6 thoughts on “Verticals, and less WordPress for the sake of WordPress

  1. I couldn’t agree more Ryan. I am just as excited. When i saw Noel Tocks Happy Tables it made me so happy to see his idea so well executed.

    I see 2012 being a big year where niches are seeing more customized solutions with WordPress. We’ve already started it with our Mojoness network as it is a big part of our plans this year. We’re building and already relaesed some more niche focused WordPress products and the response has been amazing.

  2. Hi Ryan,

    I think you’re spot on. I think there will be more and more articles and WordCamp talks etc, focused on verticals and that this will lead to vertical specific communities and meetups, etc.

    I know a bit about the ‘government vertical’ – that’s my day job, I talked about it at WordCamp Gold Coast and have a 8500 word post on Government and WordPress. I keep seeing more posts, WordCamp talks (even magazine articles) being written on this topic. In the UK, they even held Word Up Whitehall, which was for government employees only.

    I think we’ll be seeing more and more vertical specific things happening in future.

  3. It’s absolutely amazed to see what folks are doing with WordPress.

    At WordCamp Mid-Atlantic two years ago I sat next to a gentleman who was using WordPress in a way that I had never conceived (and won’t reveal here). It was not for publishing content on a website.

    I have also been working lately with a really cool client stretching and pushing at the boundaries of what WordPress can do. Like you Ryan, I think talking shop with industry folks is really great, but for me, the coolest ideas now are coming from uninitiated clients who don’t know what WordPress is “supposed” to do.

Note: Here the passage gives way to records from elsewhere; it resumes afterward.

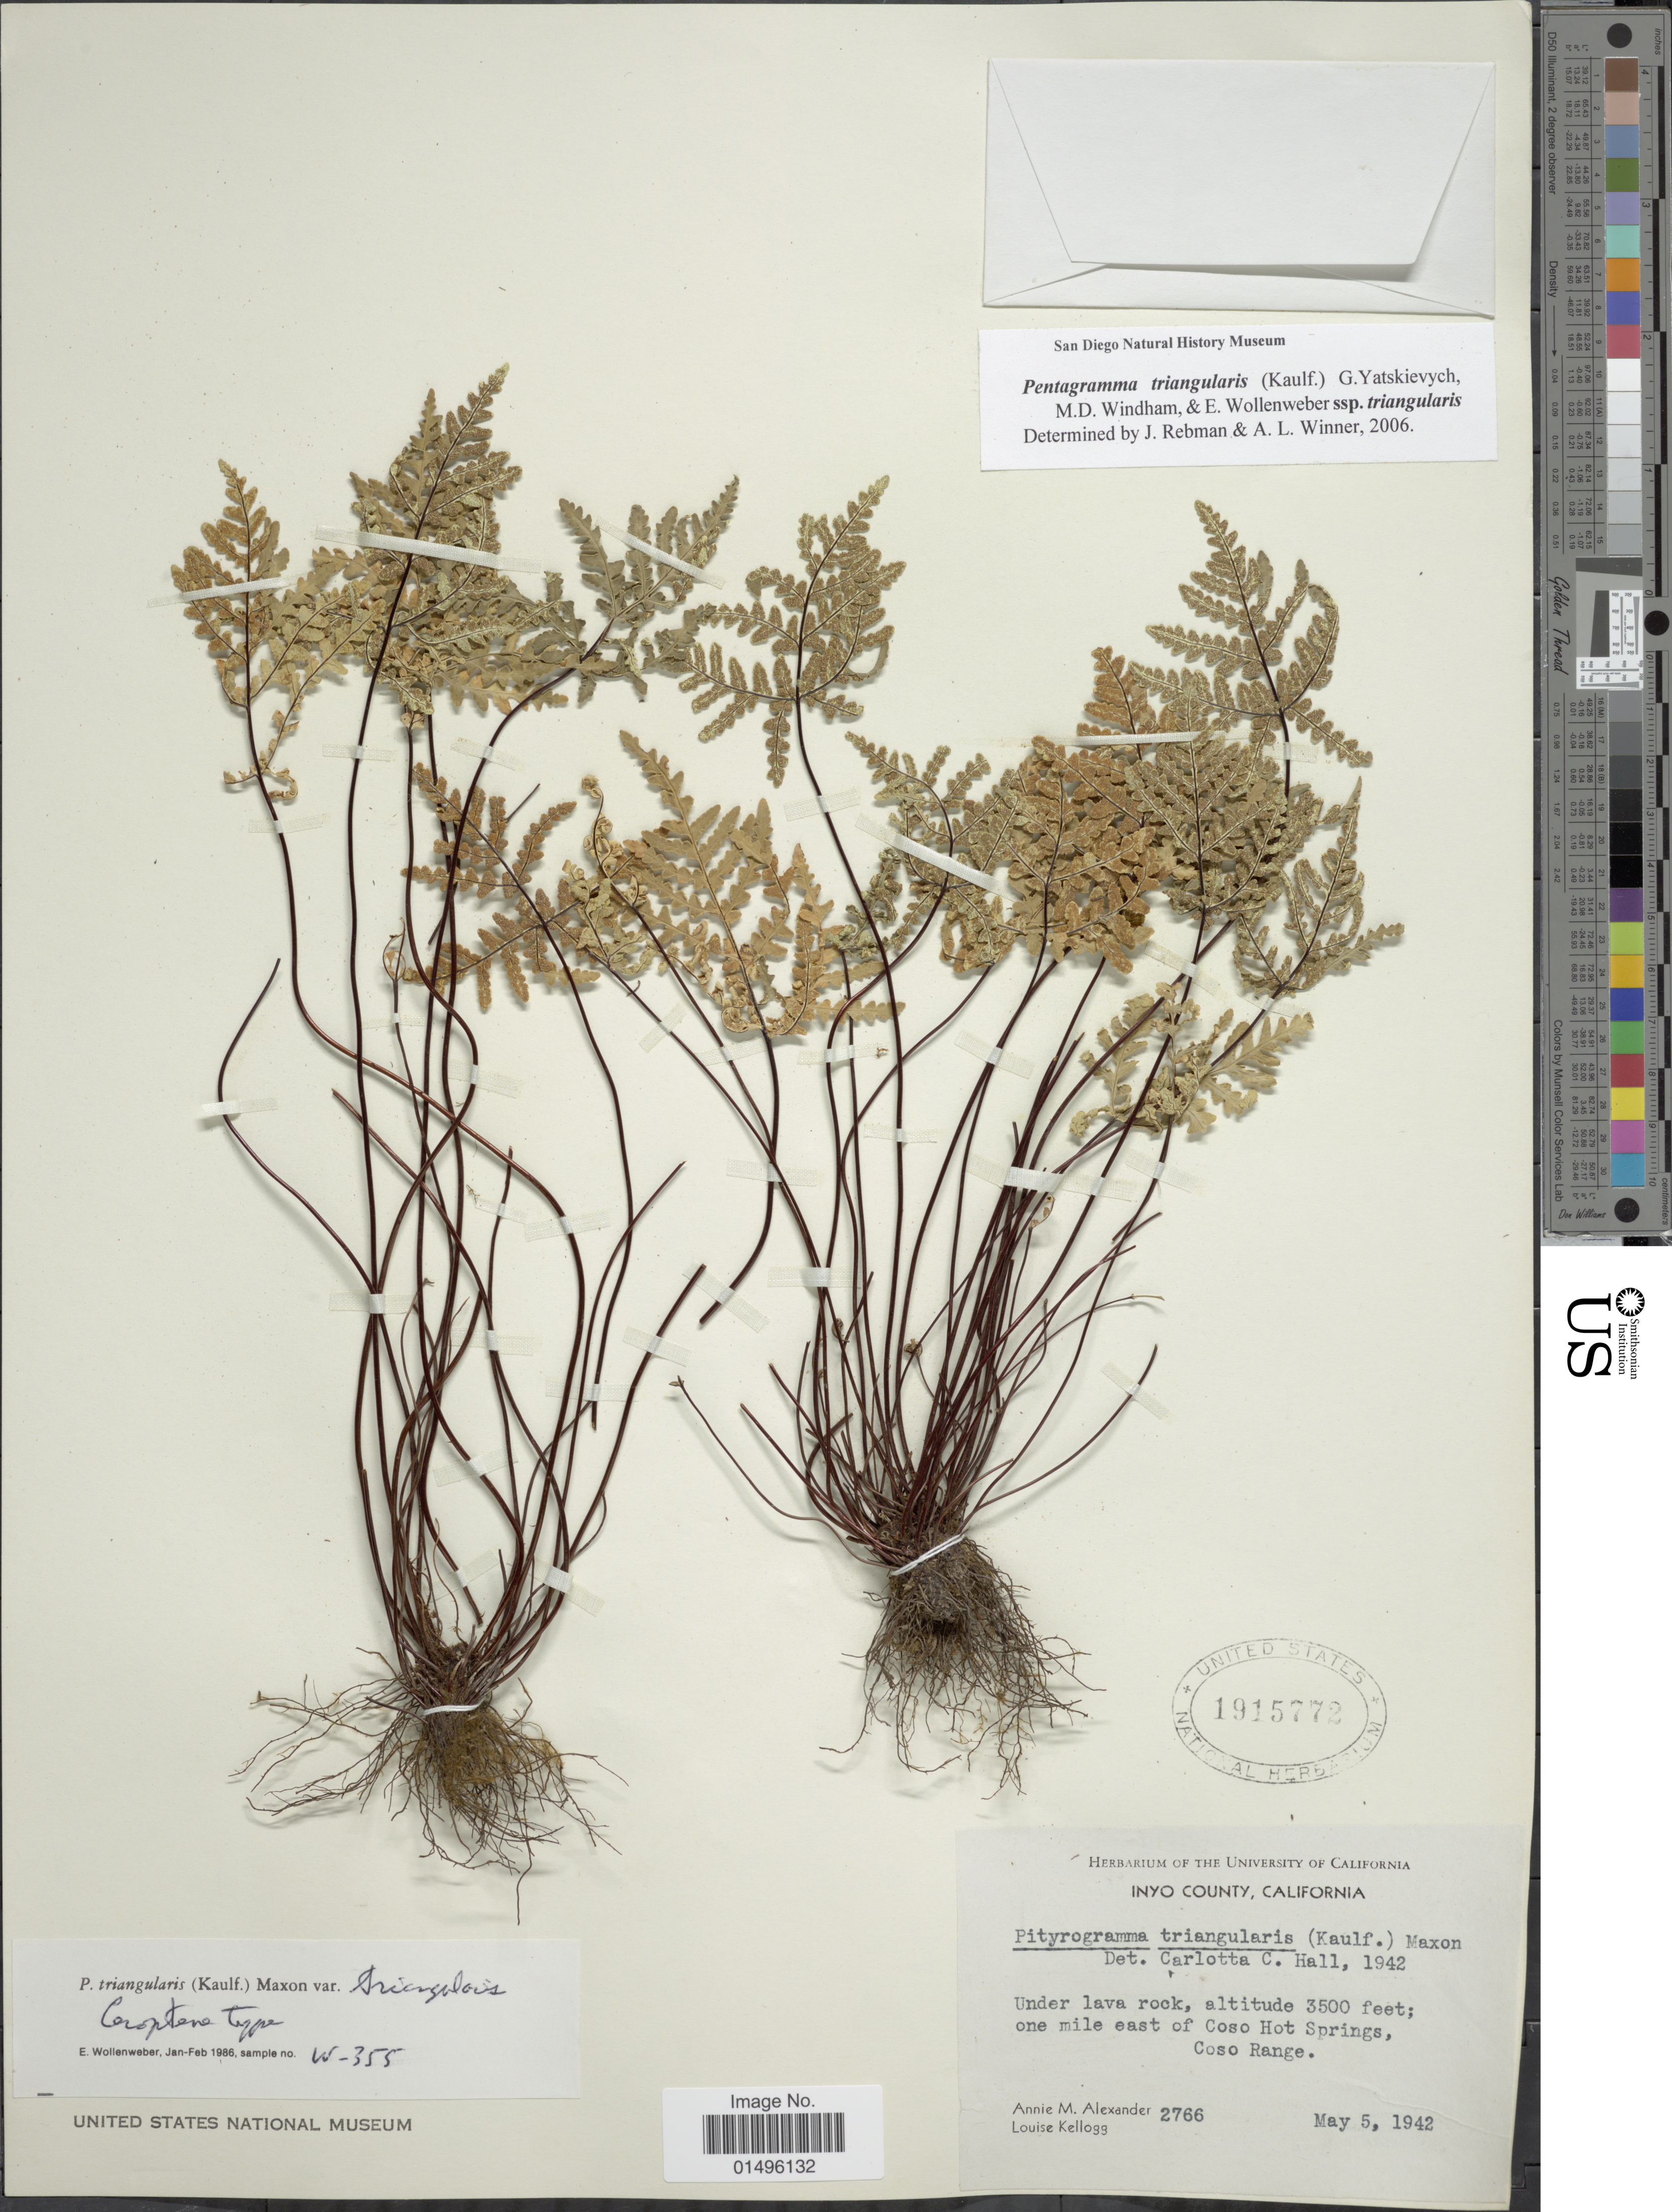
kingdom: Plantae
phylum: Tracheophyta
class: Polypodiopsida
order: Polypodiales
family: Pteridaceae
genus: Pentagramma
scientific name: Pentagramma triangularis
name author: (Kaulf.) Yatsk. et al.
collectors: A. M. Alexander & L. Kellogg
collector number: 2766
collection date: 1942-05-05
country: United States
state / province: California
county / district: Inyo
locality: California, Inyo County, one mile east of Coso Hot Springs, Coso Range.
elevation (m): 1067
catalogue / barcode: US 1915772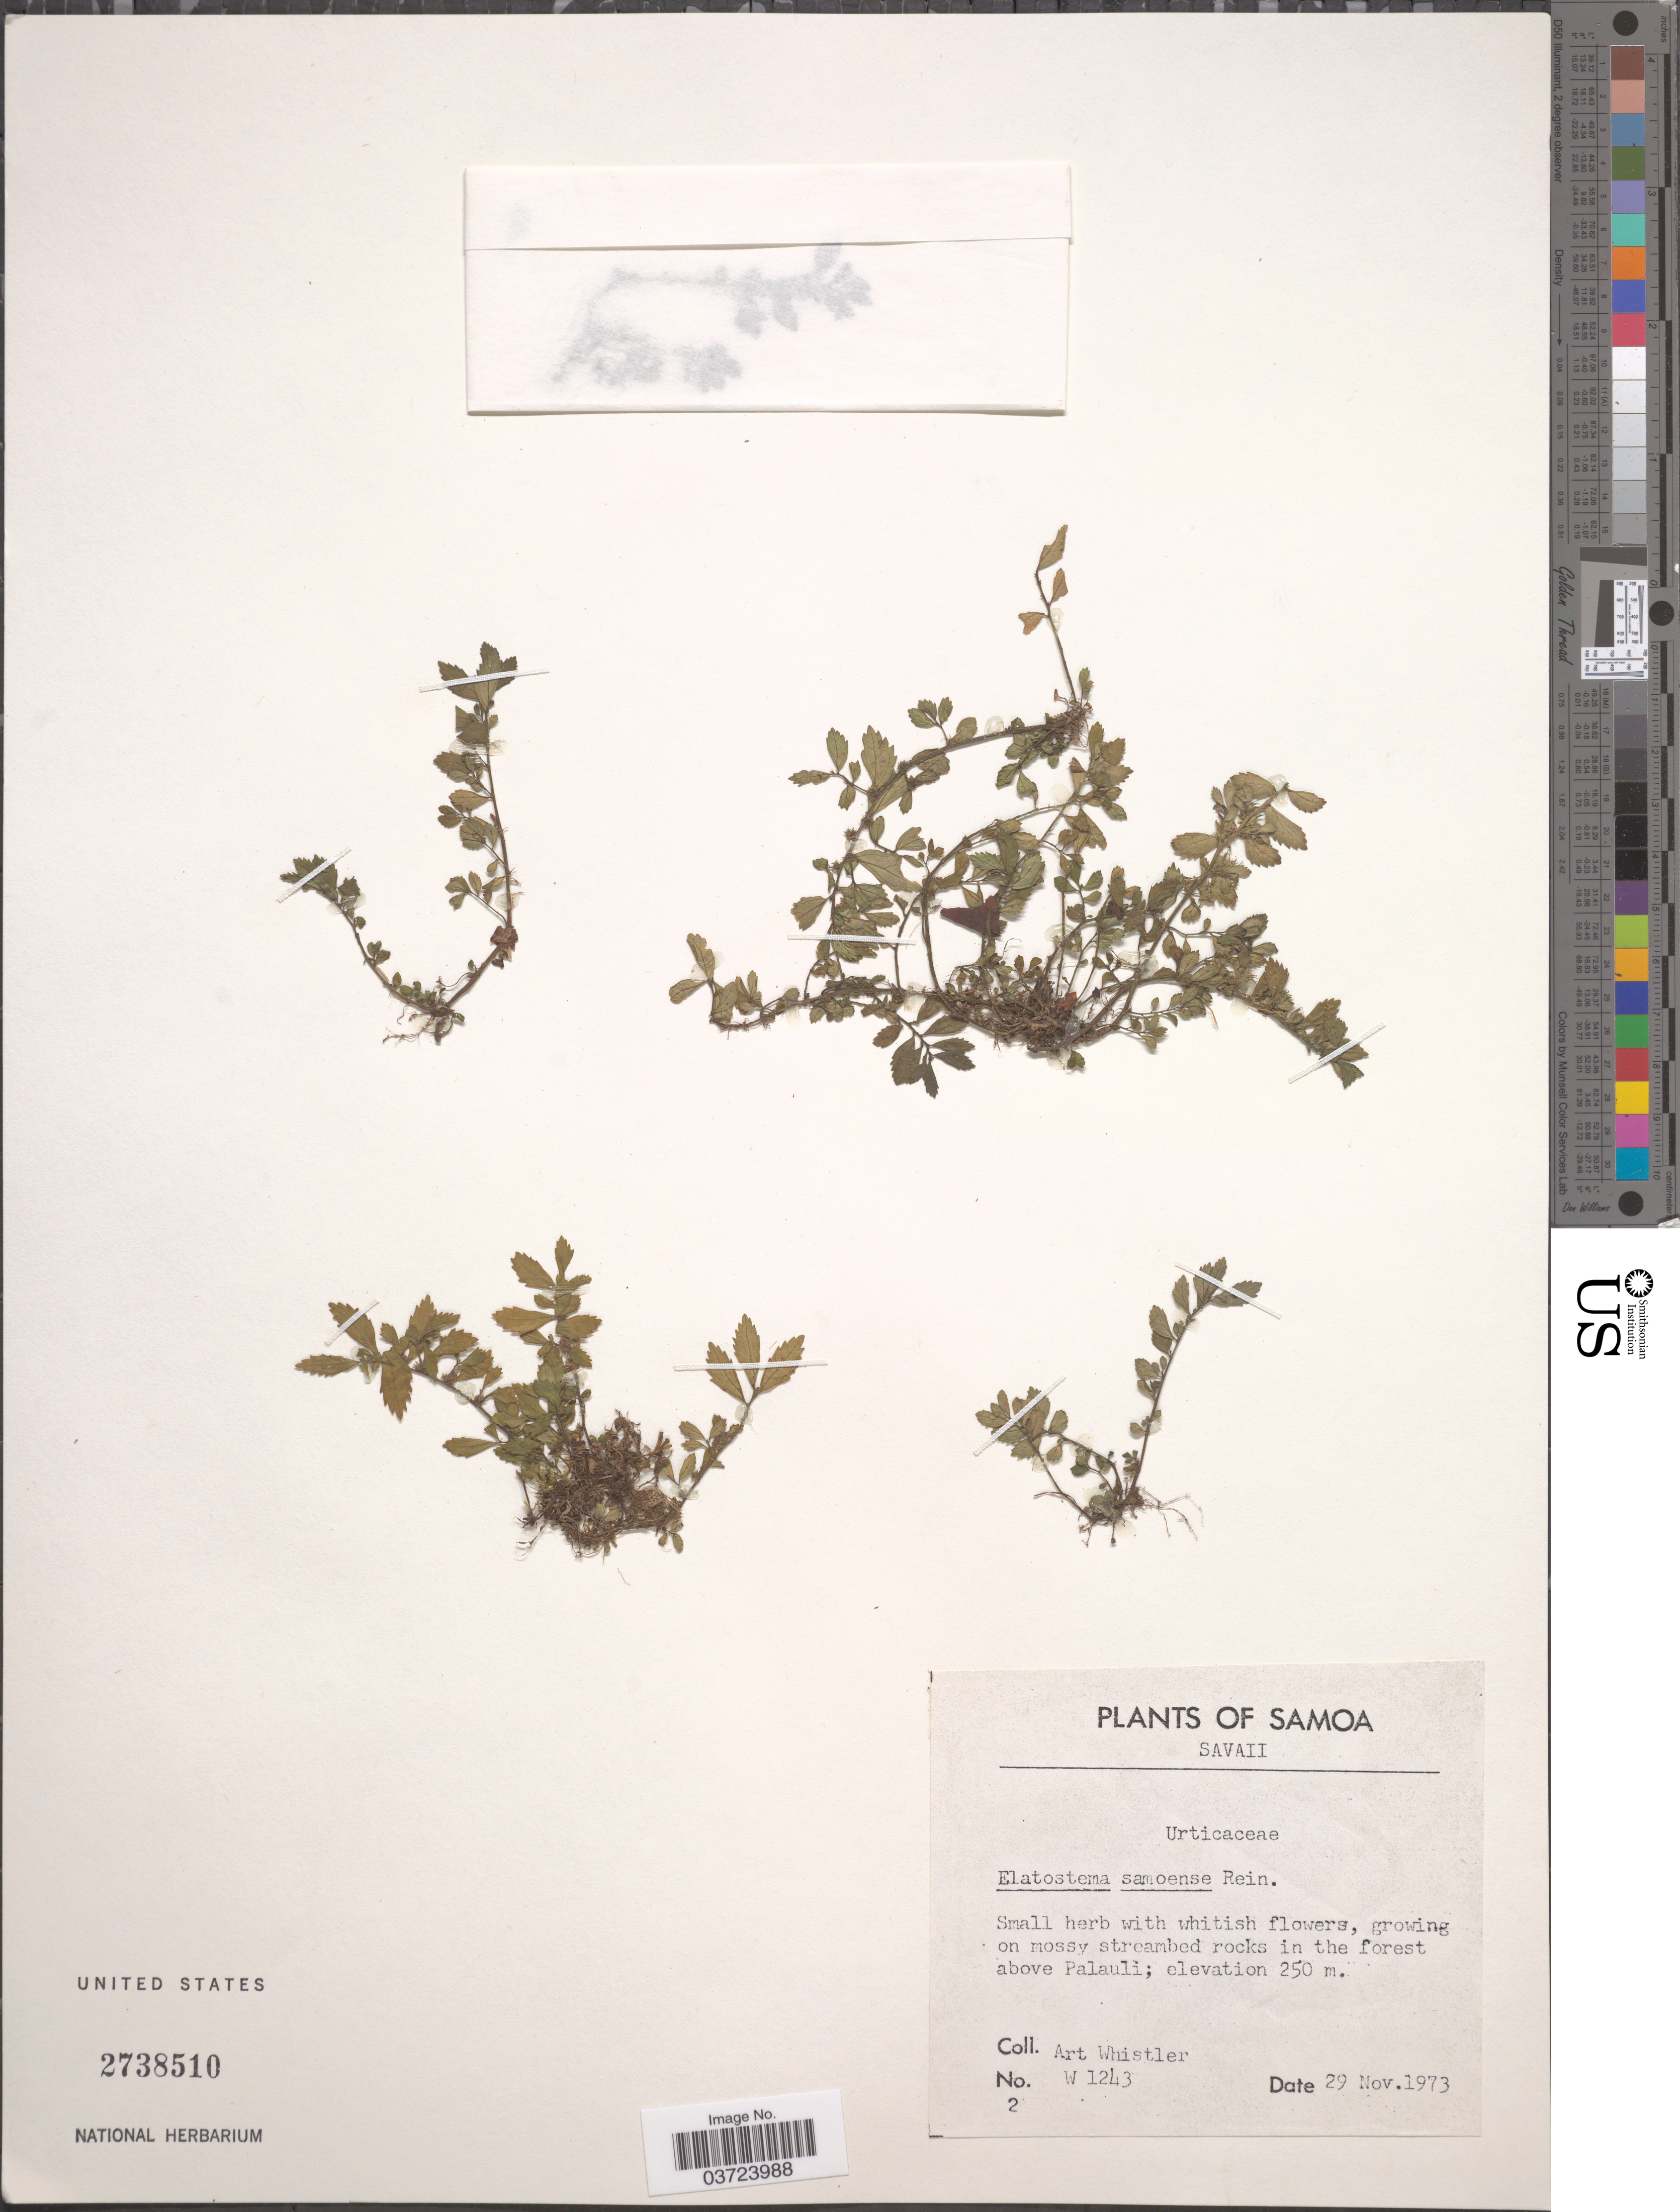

  4. Hey Ryan, thanks for the mention. As always it was a real pleasure talking with you:)

    I agree that the future of WordCamps (and WordPress Meetups) will be to focus on specific uses of the platform for different audiences…at least it should be or maybe this line of thinking could spark another instance of a camp or meetup.

    That’s exactly one of the reasons why I’m such a fanboy of WordPress. The applications are truly limitless.